In December 2023, the Commodity Futures Trading Commission (CFTC) proposed guidance that identifies key features of high-integrity voluntary carbon credits (VCCs) for exchanges that list certain VCC derivatives. The Institute for Policy Integrity submitted comments that highlight additional sources of CFTC legal authority over these derivatives and suggest improvements to the proposed guidance’s discussions of additionality, leakage risk, quantification, risk of reversal, and exchanges’ discretion to set stringent standards. Finally, our comments recommend that the CFTC explore whether it has other authority to address issues with VCC integrity and whether to seek additional authority from Congress.

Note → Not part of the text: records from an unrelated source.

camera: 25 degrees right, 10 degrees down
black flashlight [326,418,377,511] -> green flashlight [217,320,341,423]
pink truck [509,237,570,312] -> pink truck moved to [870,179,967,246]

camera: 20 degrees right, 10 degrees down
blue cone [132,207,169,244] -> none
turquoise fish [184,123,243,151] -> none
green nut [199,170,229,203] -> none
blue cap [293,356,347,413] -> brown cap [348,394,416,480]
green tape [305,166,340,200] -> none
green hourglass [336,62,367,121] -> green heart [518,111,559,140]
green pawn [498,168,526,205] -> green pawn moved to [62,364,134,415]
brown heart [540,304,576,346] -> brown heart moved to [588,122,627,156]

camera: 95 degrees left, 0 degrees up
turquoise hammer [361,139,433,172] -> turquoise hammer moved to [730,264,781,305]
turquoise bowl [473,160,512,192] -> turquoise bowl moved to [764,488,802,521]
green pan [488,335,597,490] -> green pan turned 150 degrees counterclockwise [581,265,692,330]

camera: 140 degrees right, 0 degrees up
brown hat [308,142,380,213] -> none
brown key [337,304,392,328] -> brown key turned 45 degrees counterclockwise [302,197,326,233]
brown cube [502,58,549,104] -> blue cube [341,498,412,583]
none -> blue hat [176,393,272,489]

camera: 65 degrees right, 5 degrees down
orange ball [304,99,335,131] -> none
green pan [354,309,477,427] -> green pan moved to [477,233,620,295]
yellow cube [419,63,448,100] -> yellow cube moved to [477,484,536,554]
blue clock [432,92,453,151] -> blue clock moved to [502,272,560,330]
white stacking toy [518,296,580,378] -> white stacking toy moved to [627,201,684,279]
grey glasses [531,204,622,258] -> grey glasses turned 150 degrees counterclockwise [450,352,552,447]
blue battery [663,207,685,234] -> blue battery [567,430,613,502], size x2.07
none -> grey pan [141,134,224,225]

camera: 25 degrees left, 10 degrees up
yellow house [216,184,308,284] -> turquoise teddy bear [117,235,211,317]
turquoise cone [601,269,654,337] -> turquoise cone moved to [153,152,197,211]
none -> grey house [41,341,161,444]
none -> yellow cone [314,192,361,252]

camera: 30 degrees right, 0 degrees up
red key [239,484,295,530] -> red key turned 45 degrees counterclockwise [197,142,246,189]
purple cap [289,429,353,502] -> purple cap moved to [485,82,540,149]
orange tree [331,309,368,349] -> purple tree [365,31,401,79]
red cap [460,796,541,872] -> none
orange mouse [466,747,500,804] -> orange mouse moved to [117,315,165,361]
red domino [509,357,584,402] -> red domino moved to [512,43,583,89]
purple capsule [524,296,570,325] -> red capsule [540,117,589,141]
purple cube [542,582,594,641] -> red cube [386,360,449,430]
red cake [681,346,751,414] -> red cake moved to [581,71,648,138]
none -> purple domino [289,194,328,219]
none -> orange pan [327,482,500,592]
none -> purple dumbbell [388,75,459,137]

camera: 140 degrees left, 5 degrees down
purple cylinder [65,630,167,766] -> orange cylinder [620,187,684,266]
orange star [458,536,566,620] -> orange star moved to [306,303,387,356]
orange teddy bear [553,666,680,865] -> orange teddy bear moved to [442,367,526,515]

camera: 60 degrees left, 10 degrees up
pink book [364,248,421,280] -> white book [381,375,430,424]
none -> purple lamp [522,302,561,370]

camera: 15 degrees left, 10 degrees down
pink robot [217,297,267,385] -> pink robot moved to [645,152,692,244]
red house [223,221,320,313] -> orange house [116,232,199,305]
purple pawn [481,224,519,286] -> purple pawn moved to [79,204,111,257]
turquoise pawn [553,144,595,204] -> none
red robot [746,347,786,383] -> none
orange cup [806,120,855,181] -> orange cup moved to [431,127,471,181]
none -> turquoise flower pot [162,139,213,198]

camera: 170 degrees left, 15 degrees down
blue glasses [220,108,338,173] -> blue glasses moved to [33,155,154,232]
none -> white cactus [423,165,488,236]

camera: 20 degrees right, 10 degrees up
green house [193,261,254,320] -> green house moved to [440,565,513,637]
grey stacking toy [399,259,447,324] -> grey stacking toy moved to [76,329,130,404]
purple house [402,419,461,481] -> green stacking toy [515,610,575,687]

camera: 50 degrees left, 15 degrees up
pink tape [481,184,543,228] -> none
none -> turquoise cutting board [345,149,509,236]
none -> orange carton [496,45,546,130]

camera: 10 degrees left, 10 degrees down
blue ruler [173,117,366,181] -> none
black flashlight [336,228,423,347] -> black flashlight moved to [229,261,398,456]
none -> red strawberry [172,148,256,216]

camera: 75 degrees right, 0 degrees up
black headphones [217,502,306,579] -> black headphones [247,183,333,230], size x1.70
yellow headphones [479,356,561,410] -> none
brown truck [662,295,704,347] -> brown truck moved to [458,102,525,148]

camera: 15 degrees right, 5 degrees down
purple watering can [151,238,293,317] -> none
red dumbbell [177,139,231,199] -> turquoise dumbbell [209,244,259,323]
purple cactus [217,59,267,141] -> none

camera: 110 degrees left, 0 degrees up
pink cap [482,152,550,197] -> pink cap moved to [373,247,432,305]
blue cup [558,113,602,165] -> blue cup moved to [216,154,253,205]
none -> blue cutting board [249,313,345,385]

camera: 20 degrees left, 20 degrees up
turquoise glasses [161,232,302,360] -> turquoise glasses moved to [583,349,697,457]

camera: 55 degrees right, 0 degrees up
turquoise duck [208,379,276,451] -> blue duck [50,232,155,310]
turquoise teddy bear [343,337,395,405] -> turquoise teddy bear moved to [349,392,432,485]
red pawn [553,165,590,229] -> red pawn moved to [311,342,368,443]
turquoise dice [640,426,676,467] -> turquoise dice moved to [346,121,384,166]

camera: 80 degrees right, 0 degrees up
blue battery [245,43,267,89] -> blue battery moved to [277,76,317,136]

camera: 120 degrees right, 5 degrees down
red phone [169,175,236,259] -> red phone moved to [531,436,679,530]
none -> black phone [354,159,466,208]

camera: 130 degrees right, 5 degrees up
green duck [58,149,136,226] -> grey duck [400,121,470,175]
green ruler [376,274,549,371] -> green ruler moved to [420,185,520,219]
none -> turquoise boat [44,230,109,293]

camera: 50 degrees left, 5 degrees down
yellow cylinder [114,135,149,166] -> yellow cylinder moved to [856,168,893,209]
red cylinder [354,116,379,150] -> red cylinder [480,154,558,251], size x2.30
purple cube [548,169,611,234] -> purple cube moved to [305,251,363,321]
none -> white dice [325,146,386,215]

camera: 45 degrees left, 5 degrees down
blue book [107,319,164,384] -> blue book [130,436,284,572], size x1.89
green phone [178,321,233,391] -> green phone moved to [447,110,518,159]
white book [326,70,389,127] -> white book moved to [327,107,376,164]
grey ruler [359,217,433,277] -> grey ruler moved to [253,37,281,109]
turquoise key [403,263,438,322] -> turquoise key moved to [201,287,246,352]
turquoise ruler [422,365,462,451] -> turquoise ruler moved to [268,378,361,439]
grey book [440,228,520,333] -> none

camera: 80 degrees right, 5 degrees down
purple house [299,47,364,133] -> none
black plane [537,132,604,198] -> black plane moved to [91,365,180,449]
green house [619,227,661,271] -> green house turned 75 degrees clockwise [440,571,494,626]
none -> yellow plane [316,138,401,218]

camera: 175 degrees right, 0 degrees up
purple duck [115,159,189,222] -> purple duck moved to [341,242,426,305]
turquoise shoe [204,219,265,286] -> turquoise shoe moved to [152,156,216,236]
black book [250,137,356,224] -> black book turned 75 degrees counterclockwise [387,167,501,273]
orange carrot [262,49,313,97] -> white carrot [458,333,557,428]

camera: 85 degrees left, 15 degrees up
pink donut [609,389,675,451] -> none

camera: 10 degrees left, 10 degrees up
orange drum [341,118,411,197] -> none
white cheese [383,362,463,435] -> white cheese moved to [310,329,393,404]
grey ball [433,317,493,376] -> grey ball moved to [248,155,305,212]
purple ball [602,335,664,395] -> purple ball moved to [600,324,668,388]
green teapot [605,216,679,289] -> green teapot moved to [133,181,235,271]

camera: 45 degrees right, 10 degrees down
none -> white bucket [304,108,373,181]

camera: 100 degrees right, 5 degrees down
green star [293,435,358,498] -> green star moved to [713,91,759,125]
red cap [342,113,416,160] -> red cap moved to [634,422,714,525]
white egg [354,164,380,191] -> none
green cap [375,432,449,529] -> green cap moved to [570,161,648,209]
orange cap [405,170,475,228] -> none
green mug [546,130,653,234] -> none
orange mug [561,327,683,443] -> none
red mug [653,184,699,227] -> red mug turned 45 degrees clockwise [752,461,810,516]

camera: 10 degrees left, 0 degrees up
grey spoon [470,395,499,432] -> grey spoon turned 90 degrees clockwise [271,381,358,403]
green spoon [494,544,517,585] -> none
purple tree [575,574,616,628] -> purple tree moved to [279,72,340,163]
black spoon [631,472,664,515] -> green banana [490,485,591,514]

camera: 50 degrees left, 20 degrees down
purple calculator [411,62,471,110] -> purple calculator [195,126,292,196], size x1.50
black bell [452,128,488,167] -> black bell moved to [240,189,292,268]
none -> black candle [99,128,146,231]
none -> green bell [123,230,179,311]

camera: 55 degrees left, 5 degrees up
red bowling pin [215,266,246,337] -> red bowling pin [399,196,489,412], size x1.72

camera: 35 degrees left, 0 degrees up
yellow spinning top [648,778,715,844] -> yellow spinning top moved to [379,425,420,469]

More specifically, our comments explained that, in finalizing the Guidance, the CFTC should:

  • Highlight additional sources of its legal authority over VCC derivatives, including Sections 2 and 7 of the Commodity Exchange Act.
  • Expand its definition of additionality and provide specific examples of projects that would or would not meet financial additionality.
  • Recommend that exchanges consider whether crediting programs account for leakage risk, either as a new recommendation or as part of its recommendation on robust quantification.
  • Clarify its recommendation that exchanges consider whether crediting programs apply a “conservative” methodology to quantify projects’ emissions reductions or removals, by, for example, suggesting an uncertainty ratio as an element of a conservative methodology.
  • Address additional issues related to reversal risk, including how timing may affect the number of VCCs needed to account for harm attributable to reversal.
  • Remind exchanges of their discretion to implement more stringent quality standards for VCC derivatives, including requirements that the underlying VCCs possess the characteristics of high-integrity VCCs.